Yes, It's a Very Large Phone
The Nexus 6 packs a 5.96-inch AMOLED display clocking in at 2560x1440. This has become the new top-of-the-line for a premium smartphone, but it hasn't always turned out well. For example, the LG G3 has a 1440p LCD, but it's rather dim. The Nexus 6's screen compares favorably to the competition with average brightness and power consumption. The pixel density is a whopping 493 PPI, which is all you could ever need on a screen that size. As for burn-in, I'm not seeing any.
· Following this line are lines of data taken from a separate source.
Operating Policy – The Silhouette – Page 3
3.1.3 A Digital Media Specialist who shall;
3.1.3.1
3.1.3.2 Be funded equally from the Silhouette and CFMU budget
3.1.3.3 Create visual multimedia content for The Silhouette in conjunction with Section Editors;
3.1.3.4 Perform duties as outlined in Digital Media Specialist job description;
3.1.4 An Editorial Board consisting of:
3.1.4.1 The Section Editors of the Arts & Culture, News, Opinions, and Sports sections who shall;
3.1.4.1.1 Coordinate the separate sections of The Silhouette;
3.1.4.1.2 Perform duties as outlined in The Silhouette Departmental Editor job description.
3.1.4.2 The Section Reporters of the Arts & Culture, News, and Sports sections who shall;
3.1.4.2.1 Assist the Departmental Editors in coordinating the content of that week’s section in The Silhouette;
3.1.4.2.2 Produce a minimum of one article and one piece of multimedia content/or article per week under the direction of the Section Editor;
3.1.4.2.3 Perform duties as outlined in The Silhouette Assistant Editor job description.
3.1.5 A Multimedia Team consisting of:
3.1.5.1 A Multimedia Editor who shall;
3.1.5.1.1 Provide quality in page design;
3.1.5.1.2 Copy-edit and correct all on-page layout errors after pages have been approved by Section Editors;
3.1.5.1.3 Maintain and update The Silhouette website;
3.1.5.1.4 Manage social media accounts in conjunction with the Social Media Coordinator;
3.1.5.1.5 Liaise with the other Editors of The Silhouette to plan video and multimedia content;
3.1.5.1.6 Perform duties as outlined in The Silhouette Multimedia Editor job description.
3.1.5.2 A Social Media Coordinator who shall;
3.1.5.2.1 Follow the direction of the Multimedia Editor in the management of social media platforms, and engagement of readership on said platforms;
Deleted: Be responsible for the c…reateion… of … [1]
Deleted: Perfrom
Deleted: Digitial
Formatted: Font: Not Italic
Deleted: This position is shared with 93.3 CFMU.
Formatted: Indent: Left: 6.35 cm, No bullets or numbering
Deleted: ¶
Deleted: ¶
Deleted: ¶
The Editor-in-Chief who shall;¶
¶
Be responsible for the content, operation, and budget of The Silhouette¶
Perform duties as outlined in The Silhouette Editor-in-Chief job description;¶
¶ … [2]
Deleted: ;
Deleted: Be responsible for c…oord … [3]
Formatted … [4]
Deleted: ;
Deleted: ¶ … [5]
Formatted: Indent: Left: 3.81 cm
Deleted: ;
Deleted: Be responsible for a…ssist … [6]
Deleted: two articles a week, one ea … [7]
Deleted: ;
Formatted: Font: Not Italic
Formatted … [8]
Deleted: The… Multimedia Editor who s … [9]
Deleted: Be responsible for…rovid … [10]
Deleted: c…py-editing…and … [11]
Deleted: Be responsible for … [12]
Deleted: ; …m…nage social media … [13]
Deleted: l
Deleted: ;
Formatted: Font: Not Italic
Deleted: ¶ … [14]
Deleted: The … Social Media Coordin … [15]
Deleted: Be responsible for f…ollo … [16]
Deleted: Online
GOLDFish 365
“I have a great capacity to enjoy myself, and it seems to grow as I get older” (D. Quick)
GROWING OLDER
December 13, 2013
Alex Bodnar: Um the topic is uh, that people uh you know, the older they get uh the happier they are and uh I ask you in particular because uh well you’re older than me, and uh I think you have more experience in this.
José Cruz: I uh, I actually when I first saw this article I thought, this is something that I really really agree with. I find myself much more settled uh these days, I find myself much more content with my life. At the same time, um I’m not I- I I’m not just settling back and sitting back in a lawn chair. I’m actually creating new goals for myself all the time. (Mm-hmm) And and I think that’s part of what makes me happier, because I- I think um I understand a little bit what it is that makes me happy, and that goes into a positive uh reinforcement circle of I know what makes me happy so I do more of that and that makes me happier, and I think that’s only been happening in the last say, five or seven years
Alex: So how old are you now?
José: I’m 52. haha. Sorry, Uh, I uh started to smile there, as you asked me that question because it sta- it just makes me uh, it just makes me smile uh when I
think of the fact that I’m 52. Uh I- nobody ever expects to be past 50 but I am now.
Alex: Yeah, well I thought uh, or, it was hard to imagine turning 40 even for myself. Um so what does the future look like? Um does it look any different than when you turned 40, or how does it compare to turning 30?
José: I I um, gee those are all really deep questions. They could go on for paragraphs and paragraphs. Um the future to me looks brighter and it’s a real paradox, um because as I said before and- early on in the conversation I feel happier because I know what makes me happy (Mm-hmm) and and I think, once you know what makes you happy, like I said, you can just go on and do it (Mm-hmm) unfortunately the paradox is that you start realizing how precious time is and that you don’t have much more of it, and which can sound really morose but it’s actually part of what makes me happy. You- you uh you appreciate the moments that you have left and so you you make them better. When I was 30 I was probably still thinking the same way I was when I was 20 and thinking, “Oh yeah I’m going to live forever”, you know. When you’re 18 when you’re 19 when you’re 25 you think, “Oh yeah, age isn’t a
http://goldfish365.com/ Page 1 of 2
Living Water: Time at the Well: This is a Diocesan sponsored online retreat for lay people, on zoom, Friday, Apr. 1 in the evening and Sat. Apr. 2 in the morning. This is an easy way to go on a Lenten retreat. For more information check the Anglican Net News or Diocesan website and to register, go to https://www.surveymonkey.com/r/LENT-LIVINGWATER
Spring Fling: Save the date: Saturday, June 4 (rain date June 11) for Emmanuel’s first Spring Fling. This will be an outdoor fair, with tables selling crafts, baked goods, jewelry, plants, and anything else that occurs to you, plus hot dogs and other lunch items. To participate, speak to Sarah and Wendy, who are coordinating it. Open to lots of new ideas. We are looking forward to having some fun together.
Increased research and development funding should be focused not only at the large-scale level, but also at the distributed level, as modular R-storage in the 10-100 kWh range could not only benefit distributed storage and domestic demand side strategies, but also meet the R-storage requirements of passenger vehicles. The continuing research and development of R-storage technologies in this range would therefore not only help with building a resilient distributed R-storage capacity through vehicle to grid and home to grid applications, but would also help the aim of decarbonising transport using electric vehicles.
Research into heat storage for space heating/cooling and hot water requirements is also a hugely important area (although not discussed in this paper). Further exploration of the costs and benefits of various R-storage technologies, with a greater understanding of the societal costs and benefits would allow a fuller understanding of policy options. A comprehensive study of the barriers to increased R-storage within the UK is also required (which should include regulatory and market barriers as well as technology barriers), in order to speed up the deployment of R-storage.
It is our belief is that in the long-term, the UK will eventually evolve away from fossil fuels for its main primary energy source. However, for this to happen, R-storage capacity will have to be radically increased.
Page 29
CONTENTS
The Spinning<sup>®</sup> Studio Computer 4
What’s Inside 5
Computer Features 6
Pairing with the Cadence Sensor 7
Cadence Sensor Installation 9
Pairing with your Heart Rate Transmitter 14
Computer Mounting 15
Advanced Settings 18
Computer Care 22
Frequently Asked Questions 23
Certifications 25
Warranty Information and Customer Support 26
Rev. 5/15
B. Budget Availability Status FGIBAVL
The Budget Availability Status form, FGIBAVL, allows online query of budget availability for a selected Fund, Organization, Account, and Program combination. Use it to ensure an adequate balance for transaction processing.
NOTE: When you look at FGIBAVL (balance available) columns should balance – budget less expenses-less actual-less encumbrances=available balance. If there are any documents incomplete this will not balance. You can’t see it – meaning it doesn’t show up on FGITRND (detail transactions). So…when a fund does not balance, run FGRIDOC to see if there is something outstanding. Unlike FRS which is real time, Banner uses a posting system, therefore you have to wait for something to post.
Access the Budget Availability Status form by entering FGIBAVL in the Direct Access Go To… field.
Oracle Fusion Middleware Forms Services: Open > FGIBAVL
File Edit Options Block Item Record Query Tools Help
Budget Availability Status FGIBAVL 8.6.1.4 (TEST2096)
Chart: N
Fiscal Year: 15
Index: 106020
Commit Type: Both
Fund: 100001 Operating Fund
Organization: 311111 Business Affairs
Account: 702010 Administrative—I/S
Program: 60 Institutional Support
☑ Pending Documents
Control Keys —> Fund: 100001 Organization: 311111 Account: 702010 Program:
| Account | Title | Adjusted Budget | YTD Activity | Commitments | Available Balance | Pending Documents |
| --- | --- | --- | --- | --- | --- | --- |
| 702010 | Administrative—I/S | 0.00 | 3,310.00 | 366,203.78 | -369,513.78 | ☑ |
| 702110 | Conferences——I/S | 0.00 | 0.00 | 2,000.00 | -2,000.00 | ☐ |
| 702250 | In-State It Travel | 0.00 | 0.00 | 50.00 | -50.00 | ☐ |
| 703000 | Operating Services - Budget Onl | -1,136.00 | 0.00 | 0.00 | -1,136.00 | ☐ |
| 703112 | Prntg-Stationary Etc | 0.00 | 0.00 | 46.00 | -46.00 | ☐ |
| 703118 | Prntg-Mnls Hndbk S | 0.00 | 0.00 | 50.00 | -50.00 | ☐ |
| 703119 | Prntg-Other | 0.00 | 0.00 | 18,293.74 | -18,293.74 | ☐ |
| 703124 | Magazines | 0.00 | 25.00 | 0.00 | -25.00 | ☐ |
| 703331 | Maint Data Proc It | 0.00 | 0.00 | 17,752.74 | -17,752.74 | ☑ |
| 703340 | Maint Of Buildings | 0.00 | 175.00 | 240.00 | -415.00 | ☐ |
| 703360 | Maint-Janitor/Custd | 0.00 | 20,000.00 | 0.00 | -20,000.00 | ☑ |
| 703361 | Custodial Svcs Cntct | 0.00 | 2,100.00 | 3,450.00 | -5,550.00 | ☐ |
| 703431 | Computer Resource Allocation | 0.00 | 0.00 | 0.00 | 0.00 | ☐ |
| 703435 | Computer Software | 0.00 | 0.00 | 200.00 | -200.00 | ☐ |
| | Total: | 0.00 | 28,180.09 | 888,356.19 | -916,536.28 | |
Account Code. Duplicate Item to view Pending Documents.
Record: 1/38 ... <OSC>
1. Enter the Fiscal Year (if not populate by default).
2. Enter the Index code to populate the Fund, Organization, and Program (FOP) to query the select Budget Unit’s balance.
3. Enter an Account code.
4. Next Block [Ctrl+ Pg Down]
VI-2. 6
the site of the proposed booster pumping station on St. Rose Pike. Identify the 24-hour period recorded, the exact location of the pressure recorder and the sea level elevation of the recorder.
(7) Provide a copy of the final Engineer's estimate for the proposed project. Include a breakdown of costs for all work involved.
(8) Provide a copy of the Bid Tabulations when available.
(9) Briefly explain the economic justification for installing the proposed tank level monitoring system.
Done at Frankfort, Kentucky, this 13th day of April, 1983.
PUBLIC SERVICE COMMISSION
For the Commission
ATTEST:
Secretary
Surrounding that huge screen are narrow bezels that keep the device itself from being as huge as it might have been. Don't get me wrong, it's a big phone, but Motorola has improved its industrial design lately and can manage slimmer bezels. It also helps that the screen glass curves down to meet the edge of the phone just like the new Moto X. You can hold the Nexus 6 in one hand, and even use it a little if you've got an average size mitt, but any prolonged use needs to be done with two hands.
It actually does feel a lot like a blown-up Moto X--even the buttons on the right side are a dead ringer for the Moto X's buttons. The only difference here is that they've been moved down toward the middle of the device so they're easier to reach. One improvement from the Moto X is the inclusion of stereo front-facing speakers. The Moto X only has one.
The back panel feels like the Moto X too. It's made of a soft, somewhat grippy plastic emblazoned with the traditional Nexus logo. I wasn't as in love with the larger dimple on the 2014 Moto X, but happily, the Nexus 6 has the smaller plastic dimple seen in the first-gen Moto X. It's in just the right place for your index finger to rest and helps to stabilize the device while you're holding it.